Dataset entries:
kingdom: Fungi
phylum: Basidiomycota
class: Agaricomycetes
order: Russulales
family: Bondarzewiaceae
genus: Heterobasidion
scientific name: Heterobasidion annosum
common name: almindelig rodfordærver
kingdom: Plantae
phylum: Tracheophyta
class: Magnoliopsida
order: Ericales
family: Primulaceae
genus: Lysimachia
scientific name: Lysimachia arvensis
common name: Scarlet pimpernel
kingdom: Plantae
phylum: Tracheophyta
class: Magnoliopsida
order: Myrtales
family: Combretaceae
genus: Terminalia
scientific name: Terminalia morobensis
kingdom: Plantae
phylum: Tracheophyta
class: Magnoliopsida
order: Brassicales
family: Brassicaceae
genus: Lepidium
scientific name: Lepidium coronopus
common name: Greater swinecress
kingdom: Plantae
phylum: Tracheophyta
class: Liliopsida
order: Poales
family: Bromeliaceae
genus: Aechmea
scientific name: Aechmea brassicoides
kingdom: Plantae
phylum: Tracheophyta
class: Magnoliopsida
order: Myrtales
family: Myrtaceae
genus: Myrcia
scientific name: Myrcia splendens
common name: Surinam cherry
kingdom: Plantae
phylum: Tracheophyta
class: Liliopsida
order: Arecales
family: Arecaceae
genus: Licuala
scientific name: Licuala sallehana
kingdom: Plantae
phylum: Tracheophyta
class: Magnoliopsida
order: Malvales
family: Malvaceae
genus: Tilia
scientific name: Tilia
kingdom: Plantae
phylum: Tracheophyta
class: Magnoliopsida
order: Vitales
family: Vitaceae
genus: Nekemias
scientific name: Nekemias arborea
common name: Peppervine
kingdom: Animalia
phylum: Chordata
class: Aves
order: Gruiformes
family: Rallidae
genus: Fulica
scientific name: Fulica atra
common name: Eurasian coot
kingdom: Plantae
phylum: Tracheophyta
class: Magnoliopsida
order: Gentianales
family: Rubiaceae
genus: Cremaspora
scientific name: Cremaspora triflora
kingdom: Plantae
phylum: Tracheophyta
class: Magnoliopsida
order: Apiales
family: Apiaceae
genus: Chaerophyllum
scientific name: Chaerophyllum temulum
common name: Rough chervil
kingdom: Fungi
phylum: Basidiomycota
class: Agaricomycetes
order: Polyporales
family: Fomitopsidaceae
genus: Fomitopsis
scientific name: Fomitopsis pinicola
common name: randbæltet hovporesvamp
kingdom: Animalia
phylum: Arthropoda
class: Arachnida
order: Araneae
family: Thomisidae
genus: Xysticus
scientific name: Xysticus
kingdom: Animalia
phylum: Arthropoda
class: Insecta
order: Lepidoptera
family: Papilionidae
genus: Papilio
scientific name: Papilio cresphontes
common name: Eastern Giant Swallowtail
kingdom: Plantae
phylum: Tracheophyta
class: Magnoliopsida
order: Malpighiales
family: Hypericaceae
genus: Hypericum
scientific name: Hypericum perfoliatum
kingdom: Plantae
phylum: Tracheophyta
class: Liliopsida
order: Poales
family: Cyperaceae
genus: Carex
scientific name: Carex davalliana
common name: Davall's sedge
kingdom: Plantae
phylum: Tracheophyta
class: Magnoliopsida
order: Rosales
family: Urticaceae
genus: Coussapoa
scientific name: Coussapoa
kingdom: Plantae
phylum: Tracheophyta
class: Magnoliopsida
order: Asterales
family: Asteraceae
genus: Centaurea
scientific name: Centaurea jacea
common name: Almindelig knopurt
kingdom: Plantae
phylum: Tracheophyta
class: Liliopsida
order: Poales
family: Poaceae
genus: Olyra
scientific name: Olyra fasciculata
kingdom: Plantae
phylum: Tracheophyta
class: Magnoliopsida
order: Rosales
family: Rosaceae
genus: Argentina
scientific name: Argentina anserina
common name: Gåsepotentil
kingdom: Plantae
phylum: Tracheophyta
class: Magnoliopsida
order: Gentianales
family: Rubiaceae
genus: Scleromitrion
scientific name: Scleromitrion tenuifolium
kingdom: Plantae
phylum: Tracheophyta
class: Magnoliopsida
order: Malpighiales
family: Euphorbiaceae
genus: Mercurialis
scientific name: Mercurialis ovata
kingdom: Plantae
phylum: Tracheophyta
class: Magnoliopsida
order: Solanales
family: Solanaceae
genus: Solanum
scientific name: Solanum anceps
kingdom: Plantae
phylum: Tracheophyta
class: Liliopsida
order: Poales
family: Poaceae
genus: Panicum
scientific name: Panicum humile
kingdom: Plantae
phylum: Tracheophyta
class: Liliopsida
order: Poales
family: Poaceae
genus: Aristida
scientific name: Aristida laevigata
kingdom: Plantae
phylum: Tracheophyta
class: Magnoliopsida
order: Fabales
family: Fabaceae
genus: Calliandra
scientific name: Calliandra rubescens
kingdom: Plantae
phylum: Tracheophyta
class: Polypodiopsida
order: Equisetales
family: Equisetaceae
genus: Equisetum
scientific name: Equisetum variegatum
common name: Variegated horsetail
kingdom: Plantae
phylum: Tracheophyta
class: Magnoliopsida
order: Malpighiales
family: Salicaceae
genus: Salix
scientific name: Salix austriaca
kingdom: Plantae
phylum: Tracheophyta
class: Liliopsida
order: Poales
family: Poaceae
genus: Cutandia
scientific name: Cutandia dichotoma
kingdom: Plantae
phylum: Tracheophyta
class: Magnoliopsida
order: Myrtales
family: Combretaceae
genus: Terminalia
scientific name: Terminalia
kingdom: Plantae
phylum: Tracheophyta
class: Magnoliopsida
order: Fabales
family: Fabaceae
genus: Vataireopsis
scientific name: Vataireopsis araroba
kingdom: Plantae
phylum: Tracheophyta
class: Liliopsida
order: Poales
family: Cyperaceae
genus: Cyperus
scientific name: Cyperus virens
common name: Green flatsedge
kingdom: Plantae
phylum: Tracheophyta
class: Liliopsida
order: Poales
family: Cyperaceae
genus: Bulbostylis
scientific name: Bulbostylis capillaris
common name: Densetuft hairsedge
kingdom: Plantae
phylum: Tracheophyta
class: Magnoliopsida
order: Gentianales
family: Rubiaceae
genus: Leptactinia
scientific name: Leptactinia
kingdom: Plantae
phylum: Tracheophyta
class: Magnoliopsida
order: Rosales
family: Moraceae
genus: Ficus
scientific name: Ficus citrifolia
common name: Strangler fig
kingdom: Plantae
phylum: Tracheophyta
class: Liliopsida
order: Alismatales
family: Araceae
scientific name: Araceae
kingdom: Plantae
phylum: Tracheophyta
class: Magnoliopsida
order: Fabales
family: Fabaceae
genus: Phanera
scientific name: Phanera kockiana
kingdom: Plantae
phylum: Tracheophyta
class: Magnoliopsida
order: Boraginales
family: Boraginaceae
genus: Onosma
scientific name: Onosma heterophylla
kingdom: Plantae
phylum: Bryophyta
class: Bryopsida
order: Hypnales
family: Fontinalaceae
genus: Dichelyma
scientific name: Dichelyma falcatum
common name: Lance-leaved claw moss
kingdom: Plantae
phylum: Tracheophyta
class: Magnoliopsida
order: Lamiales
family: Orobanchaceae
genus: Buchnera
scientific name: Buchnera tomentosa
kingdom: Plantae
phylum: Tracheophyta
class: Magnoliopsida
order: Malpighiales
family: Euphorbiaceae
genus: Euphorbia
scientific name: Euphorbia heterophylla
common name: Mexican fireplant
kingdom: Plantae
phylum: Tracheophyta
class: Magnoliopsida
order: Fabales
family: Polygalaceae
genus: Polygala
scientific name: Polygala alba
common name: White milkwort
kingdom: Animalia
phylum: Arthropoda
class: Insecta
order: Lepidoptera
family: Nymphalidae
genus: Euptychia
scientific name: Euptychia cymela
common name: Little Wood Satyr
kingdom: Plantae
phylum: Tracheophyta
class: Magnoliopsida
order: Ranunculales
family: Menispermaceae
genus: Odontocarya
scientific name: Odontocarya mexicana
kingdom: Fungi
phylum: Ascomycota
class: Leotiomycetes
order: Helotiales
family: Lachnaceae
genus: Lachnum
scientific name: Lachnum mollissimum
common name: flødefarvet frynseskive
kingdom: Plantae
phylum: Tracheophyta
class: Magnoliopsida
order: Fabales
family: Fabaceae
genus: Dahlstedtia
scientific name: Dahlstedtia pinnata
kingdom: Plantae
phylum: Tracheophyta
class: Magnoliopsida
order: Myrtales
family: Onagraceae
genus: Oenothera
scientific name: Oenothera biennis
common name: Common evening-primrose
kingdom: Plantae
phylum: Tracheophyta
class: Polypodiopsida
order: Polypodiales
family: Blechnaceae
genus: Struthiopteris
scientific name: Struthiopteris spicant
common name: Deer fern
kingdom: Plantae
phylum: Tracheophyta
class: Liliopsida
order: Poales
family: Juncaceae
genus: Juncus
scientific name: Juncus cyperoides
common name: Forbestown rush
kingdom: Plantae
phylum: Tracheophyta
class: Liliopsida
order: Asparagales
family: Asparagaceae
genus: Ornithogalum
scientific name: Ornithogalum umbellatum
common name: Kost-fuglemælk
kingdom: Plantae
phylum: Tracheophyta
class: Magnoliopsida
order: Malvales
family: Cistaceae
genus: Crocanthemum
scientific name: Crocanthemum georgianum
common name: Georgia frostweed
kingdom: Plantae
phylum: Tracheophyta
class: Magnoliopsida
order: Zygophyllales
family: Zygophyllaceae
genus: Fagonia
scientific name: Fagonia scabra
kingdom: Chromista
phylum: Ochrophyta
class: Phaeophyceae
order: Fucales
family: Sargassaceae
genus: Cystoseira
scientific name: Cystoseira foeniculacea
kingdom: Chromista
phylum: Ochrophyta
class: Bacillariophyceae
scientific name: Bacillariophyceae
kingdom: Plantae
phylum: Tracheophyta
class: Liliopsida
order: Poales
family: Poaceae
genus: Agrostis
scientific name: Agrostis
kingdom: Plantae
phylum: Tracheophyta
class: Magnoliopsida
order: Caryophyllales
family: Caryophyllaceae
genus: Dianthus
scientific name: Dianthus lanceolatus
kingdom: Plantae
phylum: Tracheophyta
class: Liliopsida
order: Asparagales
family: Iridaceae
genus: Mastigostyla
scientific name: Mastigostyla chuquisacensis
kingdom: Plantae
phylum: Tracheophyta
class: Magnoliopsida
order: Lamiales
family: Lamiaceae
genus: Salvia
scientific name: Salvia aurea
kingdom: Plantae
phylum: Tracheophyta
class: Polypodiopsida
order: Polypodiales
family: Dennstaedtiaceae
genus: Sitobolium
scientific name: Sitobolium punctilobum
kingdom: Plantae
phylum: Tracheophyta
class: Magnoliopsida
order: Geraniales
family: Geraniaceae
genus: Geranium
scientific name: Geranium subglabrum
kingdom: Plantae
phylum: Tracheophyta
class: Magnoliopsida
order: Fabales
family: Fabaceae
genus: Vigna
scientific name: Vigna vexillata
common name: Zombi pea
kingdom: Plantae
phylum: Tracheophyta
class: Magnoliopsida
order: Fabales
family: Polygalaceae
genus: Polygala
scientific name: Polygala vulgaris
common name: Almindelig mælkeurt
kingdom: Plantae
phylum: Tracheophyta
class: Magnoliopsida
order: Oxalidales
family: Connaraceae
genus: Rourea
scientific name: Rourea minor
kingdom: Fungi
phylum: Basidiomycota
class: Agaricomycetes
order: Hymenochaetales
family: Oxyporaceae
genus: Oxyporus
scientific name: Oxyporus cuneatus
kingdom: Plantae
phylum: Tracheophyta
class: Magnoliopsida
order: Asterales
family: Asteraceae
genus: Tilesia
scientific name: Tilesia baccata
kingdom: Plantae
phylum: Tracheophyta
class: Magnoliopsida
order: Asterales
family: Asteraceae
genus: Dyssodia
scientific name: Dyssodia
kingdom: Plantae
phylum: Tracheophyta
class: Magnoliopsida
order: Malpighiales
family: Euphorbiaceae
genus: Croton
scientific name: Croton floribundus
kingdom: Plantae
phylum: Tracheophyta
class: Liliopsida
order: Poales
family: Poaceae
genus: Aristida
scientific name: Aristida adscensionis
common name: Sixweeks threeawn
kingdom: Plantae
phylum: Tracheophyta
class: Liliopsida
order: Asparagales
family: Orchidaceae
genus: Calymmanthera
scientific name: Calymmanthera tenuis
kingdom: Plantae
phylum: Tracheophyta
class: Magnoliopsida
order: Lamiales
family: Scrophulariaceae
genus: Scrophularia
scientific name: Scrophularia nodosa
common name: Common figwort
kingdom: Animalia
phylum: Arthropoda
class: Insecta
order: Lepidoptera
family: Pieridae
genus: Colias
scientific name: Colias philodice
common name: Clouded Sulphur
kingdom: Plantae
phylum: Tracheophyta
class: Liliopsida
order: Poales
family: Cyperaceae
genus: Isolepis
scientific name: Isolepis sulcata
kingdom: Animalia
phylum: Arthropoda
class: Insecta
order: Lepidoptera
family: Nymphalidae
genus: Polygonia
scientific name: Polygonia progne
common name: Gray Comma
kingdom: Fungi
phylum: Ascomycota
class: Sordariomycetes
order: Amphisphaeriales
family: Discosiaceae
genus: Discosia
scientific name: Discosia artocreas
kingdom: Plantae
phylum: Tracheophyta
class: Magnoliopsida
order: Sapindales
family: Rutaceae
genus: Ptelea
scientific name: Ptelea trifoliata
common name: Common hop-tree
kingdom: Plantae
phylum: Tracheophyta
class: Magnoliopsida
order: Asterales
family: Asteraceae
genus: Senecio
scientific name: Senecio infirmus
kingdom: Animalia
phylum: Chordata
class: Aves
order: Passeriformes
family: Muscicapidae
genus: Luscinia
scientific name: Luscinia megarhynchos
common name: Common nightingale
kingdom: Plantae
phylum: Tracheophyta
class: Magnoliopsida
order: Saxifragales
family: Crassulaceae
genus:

YOUR GOAL: Rewrite the part of the data that opens with its first line and closes with the line containing "scientific name: Licuala sallehana", replacing every "scientific name" with "binomial name" and keeping everything else unchanged.

THE ANSWER:
kingdom: Fungi
phylum: Basidiomycota
class: Agaricomycetes
order: Russulales
family: Bondarzewiaceae
genus: Heterobasidion
binomial name: Heterobasidion annosum
common name: almindelig rodfordærver
kingdom: Plantae
phylum: Tracheophyta
class: Magnoliopsida
order: Ericales
family: Primulaceae
genus: Lysimachia
binomial name: Lysimachia arvensis
common name: Scarlet pimpernel
kingdom: Plantae
phylum: Tracheophyta
class: Magnoliopsida
order: Myrtales
family: Combretaceae
genus: Terminalia
binomial name: Terminalia morobensis
kingdom: Plantae
phylum: Tracheophyta
class: Magnoliopsida
order: Brassicales
family: Brassicaceae
genus: Lepidium
binomial name: Lepidium coronopus
common name: Greater swinecress
kingdom: Plantae
phylum: Tracheophyta
class: Liliopsida
order: Poales
family: Bromeliaceae
genus: Aechmea
binomial name: Aechmea brassicoides
kingdom: Plantae
phylum: Tracheophyta
class: Magnoliopsida
order: Myrtales
family: Myrtaceae
genus: Myrcia
binomial name: Myrcia splendens
common name: Surinam cherry
kingdom: Plantae
phylum: Tracheophyta
class: Liliopsida
order: Arecales
family: Arecaceae
genus: Licuala
binomial name: Licuala sallehana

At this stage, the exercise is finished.